I remember in 2001 when I first heard about Agile software development and Scrum. It was a free lecture by one of the early Agile software practitioners, Allan Shalloway, at the Bellevue University. After a few years working in organizations that practiced Waterfall, I was one of the early Agile champions at Microsoft. The Agile ideology spread like wildfire. A few years later no one argued about the benefits of standups, stickies on the wall, rapid releases, and the rest of Scrum practices. Unfortunately, today the practice has run its course. I would not be putting familiarity with Scrum on your resume. What happened? To understand that we need to go back 20 years when Agile was just starting out.

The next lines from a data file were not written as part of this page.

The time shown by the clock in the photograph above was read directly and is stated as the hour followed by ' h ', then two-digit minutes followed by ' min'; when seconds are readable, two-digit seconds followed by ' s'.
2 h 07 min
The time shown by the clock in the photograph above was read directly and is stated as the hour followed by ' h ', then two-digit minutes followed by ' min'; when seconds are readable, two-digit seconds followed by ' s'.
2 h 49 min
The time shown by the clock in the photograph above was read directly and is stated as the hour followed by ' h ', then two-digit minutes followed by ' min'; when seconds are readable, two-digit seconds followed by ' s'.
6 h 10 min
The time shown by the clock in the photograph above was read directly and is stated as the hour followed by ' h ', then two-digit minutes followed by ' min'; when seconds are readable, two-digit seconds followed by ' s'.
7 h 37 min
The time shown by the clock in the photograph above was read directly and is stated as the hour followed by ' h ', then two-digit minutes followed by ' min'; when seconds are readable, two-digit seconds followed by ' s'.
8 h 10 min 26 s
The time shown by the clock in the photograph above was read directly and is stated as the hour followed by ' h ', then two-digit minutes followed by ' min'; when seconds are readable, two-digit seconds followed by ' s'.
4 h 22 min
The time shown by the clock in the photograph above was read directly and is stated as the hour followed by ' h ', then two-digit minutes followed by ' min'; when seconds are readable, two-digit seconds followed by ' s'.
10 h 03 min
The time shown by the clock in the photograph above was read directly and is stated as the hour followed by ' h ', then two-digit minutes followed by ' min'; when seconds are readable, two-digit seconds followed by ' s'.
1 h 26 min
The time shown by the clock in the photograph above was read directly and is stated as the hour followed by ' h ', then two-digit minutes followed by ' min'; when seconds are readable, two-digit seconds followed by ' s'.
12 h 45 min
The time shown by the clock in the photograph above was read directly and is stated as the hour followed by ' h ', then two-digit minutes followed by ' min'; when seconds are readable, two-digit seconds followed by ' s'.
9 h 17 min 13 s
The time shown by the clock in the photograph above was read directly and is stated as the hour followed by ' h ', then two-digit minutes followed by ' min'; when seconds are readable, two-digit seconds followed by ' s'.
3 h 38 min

Agile exploded in popularity for two reasons; one was technological, and another one was emotional. The technological reason is well explored: companies went from shipping software on CDs to using the Internet. While continuous deployment was still its infancy the delivery of new versions of your code was much faster than shipping them on physical media. Of course, it took some time for a complete changeover, for years and years, you could still buy a copy of Office in a box at your local Office Max, but more and more companies focused on delivering their software via the web. It made a lot of rigidity of waterfall irrelevant. You should ship bug fixes faster, you could watch people use your software in real time, you could fix up their data if something went wrong. Agility allowed you to get feedback from the market faster. Companies adopting agile processes made software that was better suited to solve customer problems.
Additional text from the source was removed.